= Singapore National Para Games =

Multi-sports event for the disabled in Singapore

The Singapore National Para Games (SNPG), formerly known as National Disability Games and then as National Disability League (NDL), is a multi-sports event for the disabled in Singapore. The league is held over a period of a few months yearly, to promote sports and nurture healthy lifestyle amongst the disabled as well as providing local competitiveness opportunities. It serves as a platform for people with disabilities to participate in the event on both a recreational and competitive level, as well as to create better awareness of disability sports amongst the able-bodied community.

In 2002, the National Disability Games was a series of disability sports events spread over seven days. In 2006. the Singapore Disability Sports Council (SDSC) revamped the Games and renamed it as the National Disability League. This new league format allowed participants to compete across three months, increasing their opportunities for exposure and social interaction.

Between the years of 2002 and 2005, the spirit of the games has grown tremendously as the National Disability Games functioned as a series of disability sports events spread over seven challenging and competitive days. This strongly signifies the increasing number of disabled people who are keen to participate in sports-related activities and it confirms the proven popularity of this league structure.

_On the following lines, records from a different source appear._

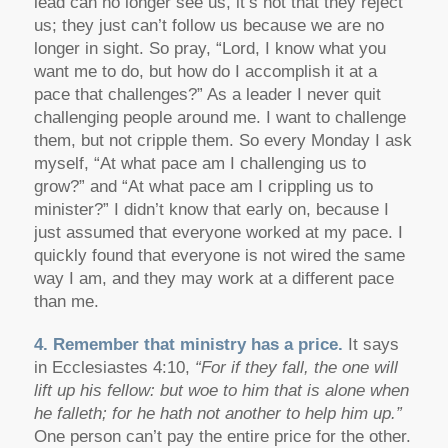
lead can no longer see us, it’s not that they reject
us; they just can’t follow us because we are no
longer in sight. So pray, “Lord, I know what you
want me to do, but how do I accomplish it at a
pace that challenges?” As a leader I never quit
challenging people around me. I want to challenge
them, but not cripple them. So every Monday I ask
myself, “At what pace am I challenging us to
grow?” and “At what pace am I crippling us to
minister?” I didn’t know that early on, because I
just assumed that everyone worked at my pace. I
quickly found that everyone is not wired the same
way I am, and they may work at a different pace
than me.
4. Remember that ministry has a price.
It says
in Ecclesiastes 4:10,
“For if they fall, the one will
lift up his fellow: but woe to him that is alone when
he falleth; for he hath not another to help him up.”
One person can’t pay the entire price for the other.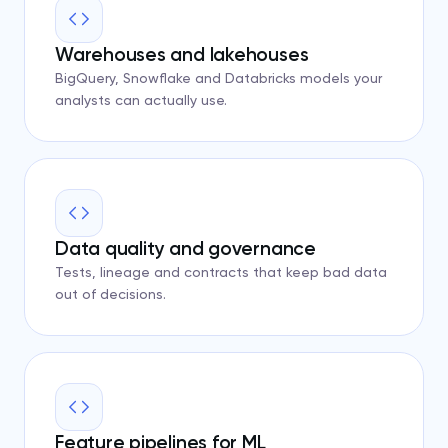
Warehouses and lakehouses
BigQuery, Snowflake and Databricks models your
analysts can actually use.
Data quality and governance
Tests, lineage and contracts that keep bad data
out of decisions.
Feature pipelines for ML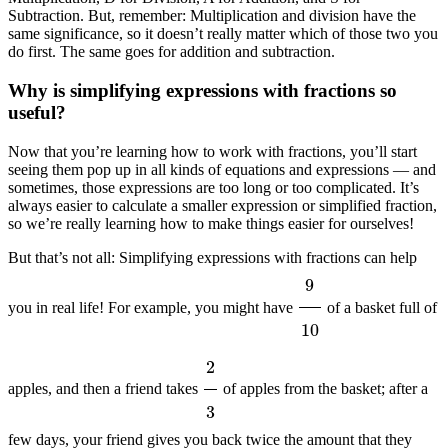
Subtraction. But, remember: Multiplication and division have the
same significance, so it doesn’t really matter which of those two you
do first. The same goes for addition and subtraction.
Why is simplifying expressions with fractions so
useful?
Now that you’re learning how to work with fractions, you’ll start
seeing them pop up in all kinds of equations and expressions — and
sometimes, those expressions are too long or too complicated. It’s
always easier to calculate a smaller expression or simplified fraction,
so we’re really learning how to make things easier for ourselves!
But that’s not all: Simplifying expressions with fractions can help
9
10
you in real life! For example, you might have
of a basket full of
2
3
apples, and then a friend takes
of apples from the basket; after a
few days, your friend gives you back twice the amount that they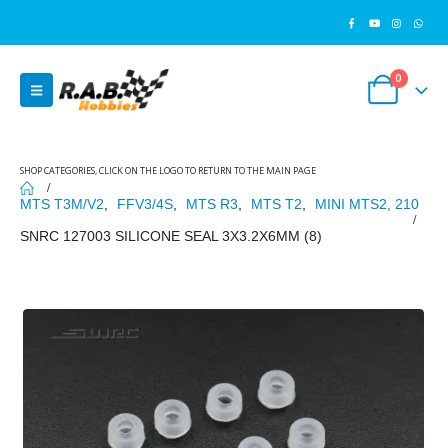
0
SHOP CATEGORIES, CLICK ON THE LOGO TO RETURN TO THE MAIN PAGE
MTS T3M/V2
,
FFV3/4S
,
MTS R3
,
MTS T2
,
MINI MTS2, 210
SNRC 127003 SILICONE SEAL 3X3.2X6MM (8)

In 2006, SDSC has transformed the National Disability Games into the very first National Disability League (NDL), spreading across two to three months of highly anticipated competitive sports experience and exposure. NDL had provided a sustainable platform to enhance the performance growth and 'feel' of competition during the three months. By inducting a sustainable platform, it allowed athletes to review areas of improvement in their performances and strive to improve during their next round of competition.

NDL 2009 saw the highest participation rate ever with 875 participants. These were a diverse mix of various disability groups from 12 voluntary welfare organisations, 6 special schools and 39 individuals. This was a remarkable achievement as compared to the previous years:

- 2008 - 687 participants (with 7 sports)
- 2007 - 518 participants (with 11 sports)
- 2006 - 357 participants (with 13 sports)

The 15 sports offered in 2009 were archery, badminton, basketball, boccia, bowling, chess, equestrianism, futsal, handcycling, lawn bowls, powerchair football, sailing, shooting, table tennis, and wheelchair basketball.

Besides its emphasis on sustainable sports development, NDL focuses on spotting sports talents as well and serves as an avenue to select athletes to represent Singapore at International and regional competitions such as the 1st Asian Youth Paralympic Games 2009 in Tokyo, Japan and the 5th ASEAN ParaGames 2009 Kuala Lumpur, Malaysia.

In 2016, the NDL was renamed the Singapore National Para Games to align with the Singapore National Games.